While I really appreciate the comment, I don't agree with this particular sentiment. I'd absolutely love to read/watch a review that dedicated some time to lore changes you'd fundamentally disagree with. Since I'm (currently) not that seeped into this universe, like I was with Mass Effect back then, I'd find that a great addition to understand what other fundamental missteps may have been made.

Although I ultimately didn't, I was tempted to include more story critiques around this simple phrase: "oh, x or y has never done that before!" That's usually a tell-all sign that writers are taking some liberties with previous source material in order to make their plot work. Perhaps the most artificial example was how The Blight acted differently here, and yet The First Warden was in total disbelief of your warnings. That whole arc was so trite and moronic.

  • +1
The Fury coolbeans (on 06 December 2024)

I just don't feel the narrative changes which change nothing about the game itself is fair when the story in the game itself is what should be judge or how those narrative bits are changed.

Basically mid way through you start getting the memories of Solas, right? Memories in themselves are bias, yet these memories are (a) treated as fact and (b) are literally world changing defining if you accept them and reduced to "Oh this happened, accept it." But these lore "truths", regardless of what they are, mean little when the way they were told or how they affected characters can be criticised (both poorly btw). I am extremely bias and critical of this because it wasn't really a retcon because as many people keep telling me "It was planned from the start." But I think they undermine and change the world and therefore previous games as a detriment.

The 'retcons' however, like Blight being what it was as you mentioned (the word 'taint apparently having been completely forgotten, a Blight is when tainted beings attack the surface, not the word for the taint itself. :P), or say the Qun/Tevinter war being absent, slavery being absent from slavery captial of Thedas or Crows being a bunch of friendly peace keepers, not murdering scum, I will happily criticise all day long. Because I consider those retcons to fit the new plot/Disney-fied world, not just lore changes I disagree with.

This said, I can completely understand your stance. Games should be critised from all stand points, which is why as a stand alone game I would say it's a solid 7.5/10 but as a DA game it's extremely poor when even the most criticised parts of the previous titles mean they are 9.5-9/10s instead of 10s. :P

Maybe I was too lenient on the game.

  • +1
Random_Matt (on 05 December 2024)

Check out the lead writer, there is a solid reason why the game sucks.

  • 0
coolbeans Random_Matt (on 05 December 2024)
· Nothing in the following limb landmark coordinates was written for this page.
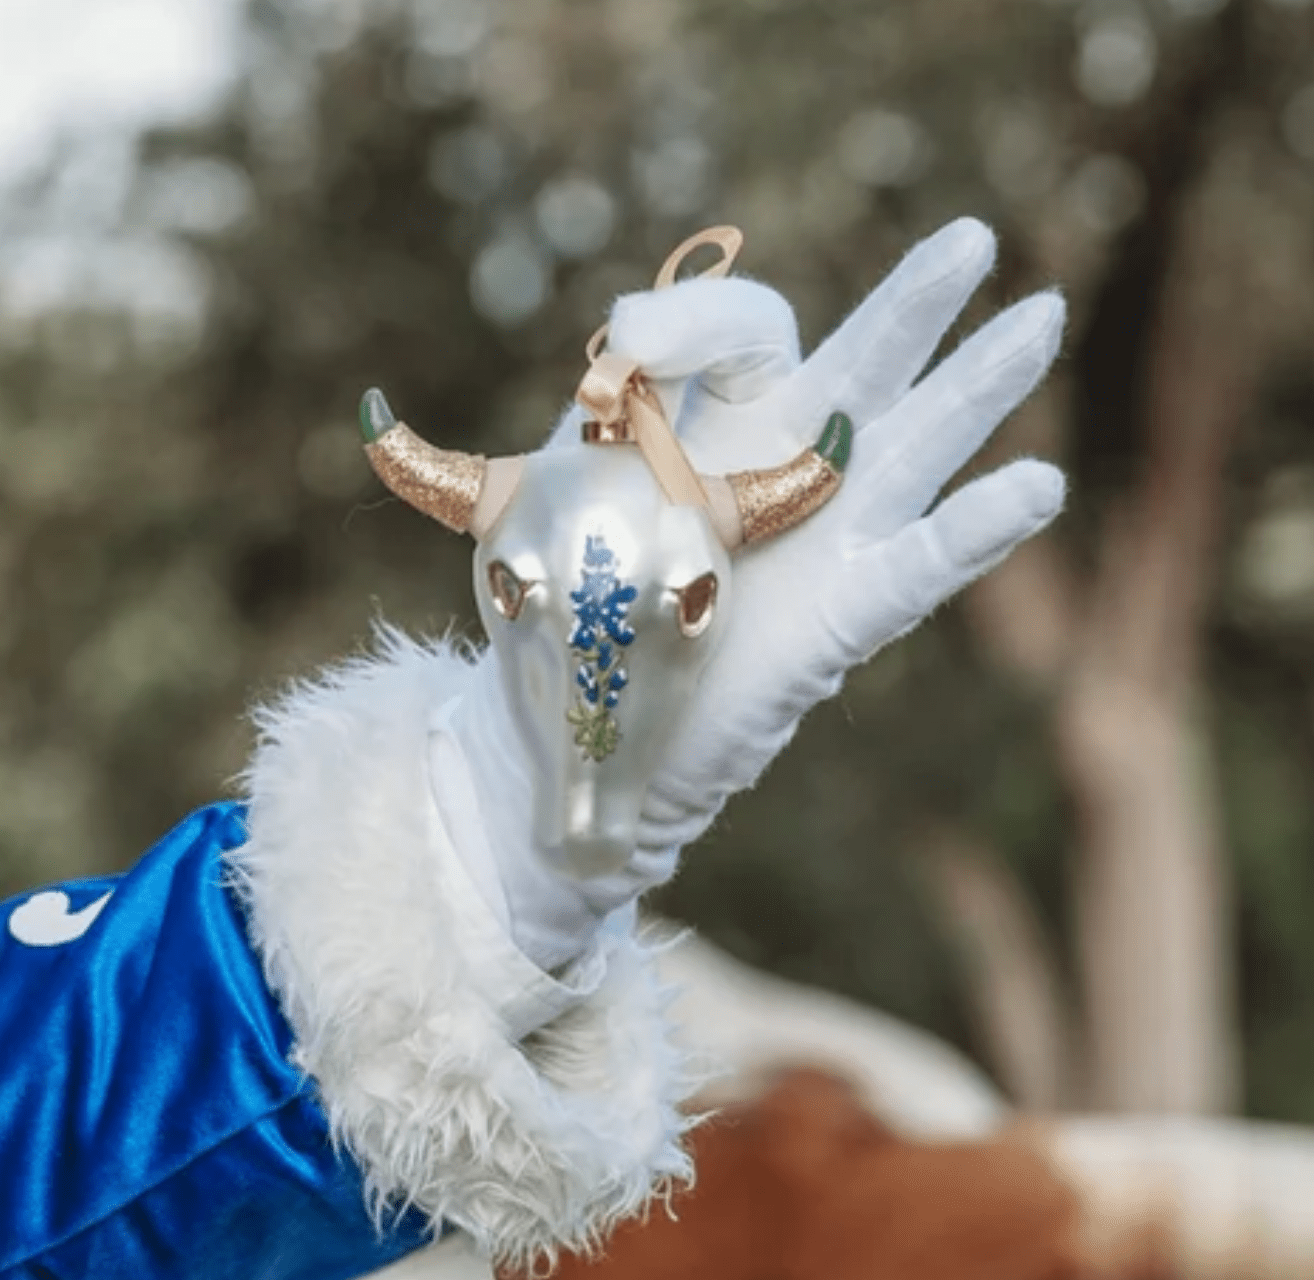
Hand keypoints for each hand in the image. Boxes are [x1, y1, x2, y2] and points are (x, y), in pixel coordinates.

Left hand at [589, 218, 1065, 897]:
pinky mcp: (845, 616)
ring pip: (918, 444)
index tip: (629, 347)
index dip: (696, 320)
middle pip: (864, 362)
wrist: (581, 726)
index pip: (745, 330)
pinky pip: (919, 568)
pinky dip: (974, 530)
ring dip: (978, 385)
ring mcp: (829, 535)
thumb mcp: (550, 506)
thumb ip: (583, 435)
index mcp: (719, 418)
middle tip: (970, 241)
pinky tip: (1037, 485)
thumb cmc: (568, 605)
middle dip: (913, 303)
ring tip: (1041, 317)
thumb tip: (603, 369)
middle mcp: (789, 461)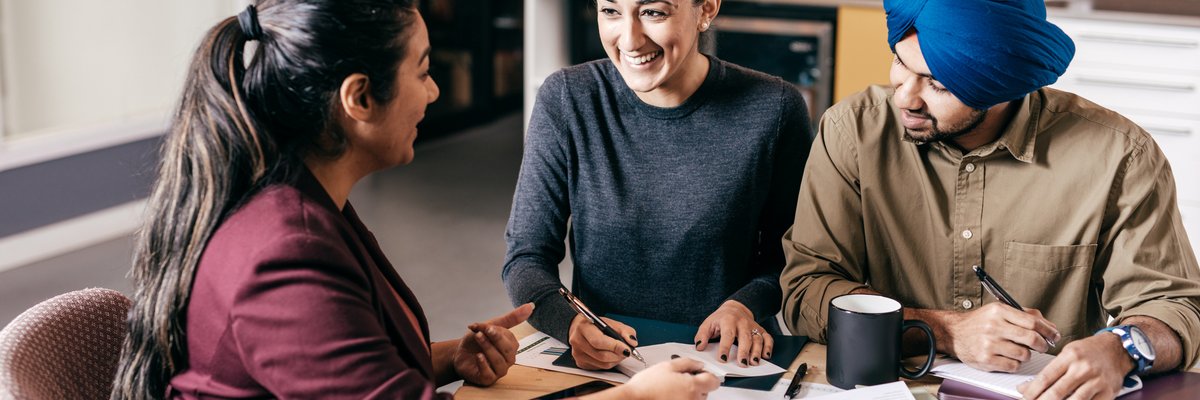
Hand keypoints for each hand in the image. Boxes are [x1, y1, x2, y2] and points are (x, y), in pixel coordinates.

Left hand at [453, 303, 533, 385]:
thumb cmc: (476, 341)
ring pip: (499, 362)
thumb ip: (511, 318)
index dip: (496, 331)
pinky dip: (484, 364)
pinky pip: (489, 374)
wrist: (459, 352)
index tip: (483, 326)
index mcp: (511, 347)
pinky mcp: (487, 379)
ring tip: (477, 338)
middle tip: (483, 331)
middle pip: (507, 351)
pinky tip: (478, 356)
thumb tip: (531, 305)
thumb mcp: (491, 326)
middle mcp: (507, 360)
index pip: (509, 339)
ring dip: (487, 348)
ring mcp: (498, 371)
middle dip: (495, 339)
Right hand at [568, 314, 637, 369]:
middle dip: (618, 355)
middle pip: (602, 355)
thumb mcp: (611, 323)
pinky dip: (609, 363)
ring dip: (616, 360)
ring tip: (620, 352)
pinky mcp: (581, 364)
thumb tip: (632, 342)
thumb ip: (624, 331)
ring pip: (603, 364)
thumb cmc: (595, 325)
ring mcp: (578, 355)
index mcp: (583, 328)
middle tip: (627, 351)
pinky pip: (600, 367)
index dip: (615, 347)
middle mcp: (578, 342)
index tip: (627, 349)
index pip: (599, 341)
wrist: (579, 329)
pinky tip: (611, 356)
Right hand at [616, 357, 720, 399]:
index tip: (701, 373)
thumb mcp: (667, 366)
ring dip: (688, 393)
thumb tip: (699, 364)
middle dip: (695, 384)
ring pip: (696, 399)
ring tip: (670, 389)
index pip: (714, 381)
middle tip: (678, 379)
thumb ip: (688, 363)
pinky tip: (669, 396)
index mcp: (692, 386)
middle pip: (705, 391)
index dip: (707, 375)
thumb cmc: (646, 386)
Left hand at [695, 300, 772, 366]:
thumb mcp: (708, 324)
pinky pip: (767, 338)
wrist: (735, 308)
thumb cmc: (720, 319)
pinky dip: (768, 347)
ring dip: (756, 351)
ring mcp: (752, 326)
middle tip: (742, 364)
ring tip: (753, 363)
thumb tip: (699, 347)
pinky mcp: (760, 330)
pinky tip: (765, 356)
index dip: (725, 347)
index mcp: (728, 320)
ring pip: (757, 339)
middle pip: (745, 337)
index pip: (727, 334)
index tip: (722, 359)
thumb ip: (702, 335)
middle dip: (744, 351)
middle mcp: (742, 322)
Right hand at [943, 302, 1059, 371]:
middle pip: (1031, 338)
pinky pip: (1013, 366)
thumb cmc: (979, 322)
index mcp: (999, 311)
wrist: (953, 333)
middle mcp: (994, 326)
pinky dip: (1015, 364)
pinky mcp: (986, 359)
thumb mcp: (999, 311)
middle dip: (1042, 345)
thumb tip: (1050, 327)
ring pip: (1024, 354)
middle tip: (1043, 346)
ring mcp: (989, 344)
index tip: (1054, 335)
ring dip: (1026, 355)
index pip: (1032, 322)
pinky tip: (1008, 358)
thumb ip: (1025, 315)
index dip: (1048, 330)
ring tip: (1018, 351)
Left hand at [1018, 333, 1133, 399]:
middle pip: (1057, 392)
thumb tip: (1027, 387)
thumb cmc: (1090, 350)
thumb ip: (1049, 371)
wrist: (1118, 349)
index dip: (1032, 390)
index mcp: (1070, 356)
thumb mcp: (1067, 353)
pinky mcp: (1108, 393)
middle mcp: (1084, 369)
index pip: (1046, 377)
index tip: (1024, 396)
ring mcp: (1097, 382)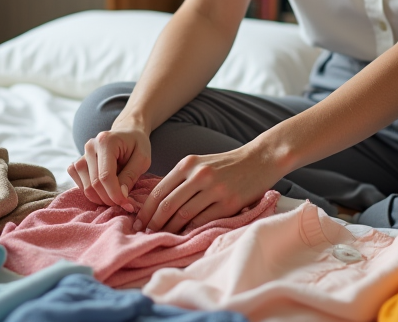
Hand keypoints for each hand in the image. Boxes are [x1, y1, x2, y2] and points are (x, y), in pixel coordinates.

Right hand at [67, 126, 151, 211]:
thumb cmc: (137, 145)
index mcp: (106, 141)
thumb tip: (121, 196)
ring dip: (100, 198)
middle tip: (124, 204)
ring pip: (85, 186)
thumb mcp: (142, 159)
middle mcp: (90, 146)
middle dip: (109, 199)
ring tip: (115, 197)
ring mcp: (81, 154)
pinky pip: (78, 183)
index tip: (127, 204)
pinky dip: (90, 192)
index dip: (115, 194)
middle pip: (94, 183)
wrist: (127, 132)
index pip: (105, 176)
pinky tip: (104, 190)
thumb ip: (131, 176)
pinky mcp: (77, 162)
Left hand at [133, 144, 280, 234]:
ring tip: (163, 236)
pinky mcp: (228, 202)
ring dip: (170, 229)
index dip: (146, 210)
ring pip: (183, 215)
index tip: (139, 223)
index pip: (159, 191)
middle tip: (146, 234)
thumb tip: (157, 205)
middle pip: (168, 205)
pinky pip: (203, 220)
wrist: (259, 160)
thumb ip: (180, 179)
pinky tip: (185, 235)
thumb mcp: (200, 164)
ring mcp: (214, 189)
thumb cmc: (226, 165)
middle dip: (153, 223)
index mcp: (188, 164)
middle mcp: (199, 175)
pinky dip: (191, 230)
But that's the weird thing: Weekes was a writer for Mass Effect 2, Mass Effect 3, and Dragon Age: Inquisition. While I didn't get far into DA:I, the general sentiment I've gathered is it's a good narrative. Maybe not a masterpiece per se, but it often hit the mark and has some of the series' best companions.

I'd view it more like a "what the hell happened?" scenario. Did they commit to a major tonal change after the original DA4 was canned? Did EA nudge the writing team towards a cheerier attitude - like a hero shooter - when development restarted as a co-op live-service RPG? Even still, this should be considered a black stain on each writer's history.